== Dataset ==
=====

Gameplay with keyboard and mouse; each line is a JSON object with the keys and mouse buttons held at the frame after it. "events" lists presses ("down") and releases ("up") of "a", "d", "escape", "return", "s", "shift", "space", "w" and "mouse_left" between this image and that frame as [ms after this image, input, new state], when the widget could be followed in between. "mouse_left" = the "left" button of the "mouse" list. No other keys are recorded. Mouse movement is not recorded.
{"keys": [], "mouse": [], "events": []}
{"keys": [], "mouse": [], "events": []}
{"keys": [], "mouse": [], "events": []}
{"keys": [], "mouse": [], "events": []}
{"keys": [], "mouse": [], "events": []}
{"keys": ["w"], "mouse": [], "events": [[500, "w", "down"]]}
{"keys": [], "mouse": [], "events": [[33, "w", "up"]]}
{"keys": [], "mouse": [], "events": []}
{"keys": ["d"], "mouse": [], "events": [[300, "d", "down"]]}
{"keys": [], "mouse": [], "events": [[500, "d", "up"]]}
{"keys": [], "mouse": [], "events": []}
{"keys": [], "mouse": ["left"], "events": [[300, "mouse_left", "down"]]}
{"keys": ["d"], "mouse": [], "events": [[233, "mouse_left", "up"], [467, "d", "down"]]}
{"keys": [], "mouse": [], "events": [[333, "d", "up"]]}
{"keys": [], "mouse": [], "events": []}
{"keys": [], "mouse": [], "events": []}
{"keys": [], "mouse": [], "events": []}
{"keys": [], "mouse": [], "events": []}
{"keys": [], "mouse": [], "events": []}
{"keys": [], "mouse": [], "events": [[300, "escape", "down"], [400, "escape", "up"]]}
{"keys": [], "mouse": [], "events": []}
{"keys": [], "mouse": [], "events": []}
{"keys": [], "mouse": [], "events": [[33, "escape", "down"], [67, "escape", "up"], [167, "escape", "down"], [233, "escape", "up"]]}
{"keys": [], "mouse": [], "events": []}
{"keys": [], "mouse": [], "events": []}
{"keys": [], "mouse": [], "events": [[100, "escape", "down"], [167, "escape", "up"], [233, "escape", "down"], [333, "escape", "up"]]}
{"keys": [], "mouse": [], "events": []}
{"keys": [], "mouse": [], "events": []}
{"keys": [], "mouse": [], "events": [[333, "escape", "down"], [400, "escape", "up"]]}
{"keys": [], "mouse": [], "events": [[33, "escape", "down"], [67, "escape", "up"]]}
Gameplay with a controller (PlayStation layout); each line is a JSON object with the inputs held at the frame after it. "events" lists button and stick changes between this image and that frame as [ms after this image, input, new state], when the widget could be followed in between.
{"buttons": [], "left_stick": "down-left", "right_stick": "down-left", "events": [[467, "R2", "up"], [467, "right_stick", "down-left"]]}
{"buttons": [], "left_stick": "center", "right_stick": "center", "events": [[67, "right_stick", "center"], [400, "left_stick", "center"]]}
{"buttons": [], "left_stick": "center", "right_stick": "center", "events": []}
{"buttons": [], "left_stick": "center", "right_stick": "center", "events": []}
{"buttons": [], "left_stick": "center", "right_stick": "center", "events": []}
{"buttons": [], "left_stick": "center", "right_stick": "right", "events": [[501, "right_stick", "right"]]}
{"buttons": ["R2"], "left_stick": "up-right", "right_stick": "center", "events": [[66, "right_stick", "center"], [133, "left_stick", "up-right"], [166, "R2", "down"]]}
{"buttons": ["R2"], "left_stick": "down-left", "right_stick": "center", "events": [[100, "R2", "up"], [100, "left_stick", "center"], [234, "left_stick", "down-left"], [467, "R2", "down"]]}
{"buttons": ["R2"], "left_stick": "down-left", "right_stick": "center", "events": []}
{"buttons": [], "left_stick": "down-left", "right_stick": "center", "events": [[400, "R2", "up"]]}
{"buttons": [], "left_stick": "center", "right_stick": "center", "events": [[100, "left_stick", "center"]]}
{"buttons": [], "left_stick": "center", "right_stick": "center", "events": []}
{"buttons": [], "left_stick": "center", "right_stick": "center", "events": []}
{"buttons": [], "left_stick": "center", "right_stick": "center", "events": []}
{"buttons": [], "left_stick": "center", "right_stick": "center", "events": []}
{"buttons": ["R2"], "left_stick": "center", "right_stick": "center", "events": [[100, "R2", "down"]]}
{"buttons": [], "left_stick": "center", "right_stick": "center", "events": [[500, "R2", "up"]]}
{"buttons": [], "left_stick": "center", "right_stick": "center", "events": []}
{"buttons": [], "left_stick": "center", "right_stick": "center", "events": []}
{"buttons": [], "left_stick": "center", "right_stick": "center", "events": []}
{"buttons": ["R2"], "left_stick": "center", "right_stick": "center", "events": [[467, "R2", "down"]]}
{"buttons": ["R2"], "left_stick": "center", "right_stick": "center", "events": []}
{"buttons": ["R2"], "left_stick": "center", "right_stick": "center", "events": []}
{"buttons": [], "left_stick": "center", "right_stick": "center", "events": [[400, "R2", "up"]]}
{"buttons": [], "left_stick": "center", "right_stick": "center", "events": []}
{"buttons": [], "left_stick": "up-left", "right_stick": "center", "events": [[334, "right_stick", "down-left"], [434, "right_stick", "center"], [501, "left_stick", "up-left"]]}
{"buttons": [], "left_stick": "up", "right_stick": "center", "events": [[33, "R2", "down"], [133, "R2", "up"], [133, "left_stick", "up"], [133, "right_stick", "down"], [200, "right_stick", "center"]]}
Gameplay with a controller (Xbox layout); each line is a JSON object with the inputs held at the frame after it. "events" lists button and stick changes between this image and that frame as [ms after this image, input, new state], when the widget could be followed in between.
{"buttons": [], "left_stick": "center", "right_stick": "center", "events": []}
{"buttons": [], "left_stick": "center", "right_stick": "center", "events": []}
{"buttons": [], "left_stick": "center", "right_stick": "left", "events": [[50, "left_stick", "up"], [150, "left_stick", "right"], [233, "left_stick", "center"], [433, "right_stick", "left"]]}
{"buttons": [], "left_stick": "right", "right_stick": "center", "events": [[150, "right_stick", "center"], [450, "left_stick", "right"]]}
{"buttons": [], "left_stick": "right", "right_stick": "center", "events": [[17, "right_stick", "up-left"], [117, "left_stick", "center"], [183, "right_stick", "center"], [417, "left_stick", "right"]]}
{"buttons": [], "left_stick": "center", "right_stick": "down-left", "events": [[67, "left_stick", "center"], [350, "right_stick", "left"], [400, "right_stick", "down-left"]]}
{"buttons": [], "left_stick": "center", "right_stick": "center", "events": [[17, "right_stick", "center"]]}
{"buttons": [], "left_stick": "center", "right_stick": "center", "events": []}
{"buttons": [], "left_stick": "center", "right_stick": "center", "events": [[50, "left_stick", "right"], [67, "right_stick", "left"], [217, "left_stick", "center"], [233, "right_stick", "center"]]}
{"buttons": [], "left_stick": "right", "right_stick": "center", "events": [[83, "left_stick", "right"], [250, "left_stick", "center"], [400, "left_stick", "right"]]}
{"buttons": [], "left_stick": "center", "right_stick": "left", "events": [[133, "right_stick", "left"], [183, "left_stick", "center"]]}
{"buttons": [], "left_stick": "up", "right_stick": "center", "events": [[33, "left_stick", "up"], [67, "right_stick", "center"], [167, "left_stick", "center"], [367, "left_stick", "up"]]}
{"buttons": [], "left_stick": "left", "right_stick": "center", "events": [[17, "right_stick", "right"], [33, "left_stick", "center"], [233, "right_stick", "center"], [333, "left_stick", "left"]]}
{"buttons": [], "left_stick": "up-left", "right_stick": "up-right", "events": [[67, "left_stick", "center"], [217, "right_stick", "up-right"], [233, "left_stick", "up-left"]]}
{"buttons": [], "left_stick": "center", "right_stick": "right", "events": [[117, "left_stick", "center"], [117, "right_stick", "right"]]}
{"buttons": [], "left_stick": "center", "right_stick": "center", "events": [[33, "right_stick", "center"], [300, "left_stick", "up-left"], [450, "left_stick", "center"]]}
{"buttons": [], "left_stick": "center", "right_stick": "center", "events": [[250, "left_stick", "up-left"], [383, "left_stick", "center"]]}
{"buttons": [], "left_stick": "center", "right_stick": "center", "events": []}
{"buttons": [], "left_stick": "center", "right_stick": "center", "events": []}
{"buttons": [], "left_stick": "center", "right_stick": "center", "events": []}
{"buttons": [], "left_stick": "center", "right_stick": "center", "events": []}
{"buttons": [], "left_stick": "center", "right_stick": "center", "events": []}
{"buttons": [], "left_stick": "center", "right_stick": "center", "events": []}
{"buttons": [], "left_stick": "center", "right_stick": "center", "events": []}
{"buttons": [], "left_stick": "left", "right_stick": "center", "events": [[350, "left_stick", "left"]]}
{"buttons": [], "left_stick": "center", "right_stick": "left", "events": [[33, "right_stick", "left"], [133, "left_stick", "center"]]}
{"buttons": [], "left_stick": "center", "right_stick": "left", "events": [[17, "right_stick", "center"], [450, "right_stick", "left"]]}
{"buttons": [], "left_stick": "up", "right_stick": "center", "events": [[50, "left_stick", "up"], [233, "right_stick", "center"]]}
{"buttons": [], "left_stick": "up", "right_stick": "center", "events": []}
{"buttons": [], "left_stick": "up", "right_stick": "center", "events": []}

=====

== About this task ==
Copy out all lines above that include the string "controller".

== Response ==
Gameplay with a controller (PlayStation layout); each line is a JSON object with the inputs held at the frame after it. "events" lists button and stick changes between this image and that frame as [ms after this image, input, new state], when the widget could be followed in between.
Gameplay with a controller (Xbox layout); each line is a JSON object with the inputs held at the frame after it. "events" lists button and stick changes between this image and that frame as [ms after this image, input, new state], when the widget could be followed in between.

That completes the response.